Liu avisou que, no momento atual, decidiu “subverter” todos os temas sobre os quais é convidada a falar, dedicando-se a tratar também da conjuntura. “Porque não dá para discutir atenção básica sem contexto. E precisamos aproveitar essas oportunidades para reconstruirmos um projeto que seja nosso”, disse. O contexto destacado foi o da “PEC da morte” e o da reforma da previdência, entre outras medidas em curso que atacam diretamente os direitos. Ela mostrou, por exemplo, que as chamadas despesas discricionárias serão as mais afetadas pela instituição de um teto de gastos. E é exatamente nessa categoria que se encontra o PAB [Piso de Atenção Básica] Variável], ‘bolo’ de onde saem os recursos para pagamento de serviços como os de vigilância em saúde e profissionais como os agentes comunitários de saúde nos estados e municípios. Ela ressaltou, no entanto, que nem tudo que precisa ser criticado e revertido é resultado desse novo contexto pós-impeachment, citando como exemplo a prevalência da lógica gerencialista no trato das questões de saúde pública. “Mecanismos como Os [Organizações Sociais] e terceirização não são soluções por que não se conseguiu fazer de outro jeito. Eles são parte do projeto”, alertou.

E esse mesmo gerencialismo se expressa, segundo Liu, no texto do relatório do VII Fórum Nacional de Gestores da Atenção Básica, que dá os primeiros passos na revisão da PNAB. Ela chamou atenção, por exemplo, para a insistência do documento em apontar a necessidade de se ter uma “carteira de serviços”, que informa ao usuário o que o serviço de saúde pode lhe “entregar”. O problema, disse, é que isso pode significar também a naturalização do que o serviço não vai “entregar”, mesmo sendo um direito. Na mesma linha, ela destacou a economia do documento no uso de ‘palavras-chave’ para uma política de atenção básica - como cuidado, prevenção e promoção e clínica. A expressão ‘determinação social da saúde’, segundo ela, não aparece nenhuma vez. “ACS aparece duas vezes, uma para dizer que tem que juntar com os ACEs [agentes de combate a endemias] e outra para dizer que tem que diminuir a quantidade”, citou.
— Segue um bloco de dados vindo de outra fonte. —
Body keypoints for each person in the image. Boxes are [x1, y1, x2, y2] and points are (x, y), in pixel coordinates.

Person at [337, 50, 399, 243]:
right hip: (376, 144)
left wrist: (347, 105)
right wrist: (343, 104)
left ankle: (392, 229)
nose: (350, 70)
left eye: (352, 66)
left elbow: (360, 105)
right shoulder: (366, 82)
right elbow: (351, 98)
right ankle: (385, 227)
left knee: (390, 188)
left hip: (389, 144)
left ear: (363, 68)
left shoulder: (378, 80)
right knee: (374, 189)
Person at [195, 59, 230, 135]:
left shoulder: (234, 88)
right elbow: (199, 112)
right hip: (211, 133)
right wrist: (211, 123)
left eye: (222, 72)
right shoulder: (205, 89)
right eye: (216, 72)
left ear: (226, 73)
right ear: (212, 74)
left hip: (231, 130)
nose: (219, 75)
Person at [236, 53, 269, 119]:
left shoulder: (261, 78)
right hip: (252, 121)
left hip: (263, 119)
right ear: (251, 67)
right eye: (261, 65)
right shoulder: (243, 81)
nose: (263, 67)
Foi para os trabalhadores agentes comunitários, aliás, que Liu dedicou um recado específico durante a sua fala, um chamado para a adequação das lutas à conjuntura política, o que, neste momento, significaria ir além das questões da categoria profissional. “Porque vocês vão ser os primeiros a sofrer o golpe”, alarmou, destacando como na história recente esses trabalhadores conseguiram vitórias importantes de regulamentação da profissão num momento em que todos os outros estavam sendo desregulamentados, mas chamando atenção também para as mudanças do contexto. “Agora não tem jeito. Porque [com a PEC 55] não vai ter dinheiro do PAB Variável. E os ACS vão sofrer mais porque são uma categoria SUS-dependente, ou seja, se o SUS acabar, não tem emprego para ninguém. Vai ser preciso se inserir na luta de todos”, disse.

Resultados

O seminário reuniu cerca de 130 pessoas de diferentes áreas, incluindo trabalhadores de nível fundamental e médio como agentes comunitários de saúde, técnicos de enfermagem e cuidadores. Na parte da tarde, depois das mesas-redondas, os participantes se organizaram em grupos de trabalho que discutiram sobre modelo de atenção e modelo de gestão em saúde.

Na plenária de encerramento, os grupos apresentaram a síntese dos debates e propostas para a elaboração de um documento sobre o tema. Entre outras coisas, esse documento vai afirmar a atenção básica como organizadora do sistema universal e como estratégia para garantir o direito à saúde, o que pressupõe o atendimento, com qualidade, às diversas necessidades da população a partir de uma estrutura de rede territorializada, pactuada, integrada e resolutiva.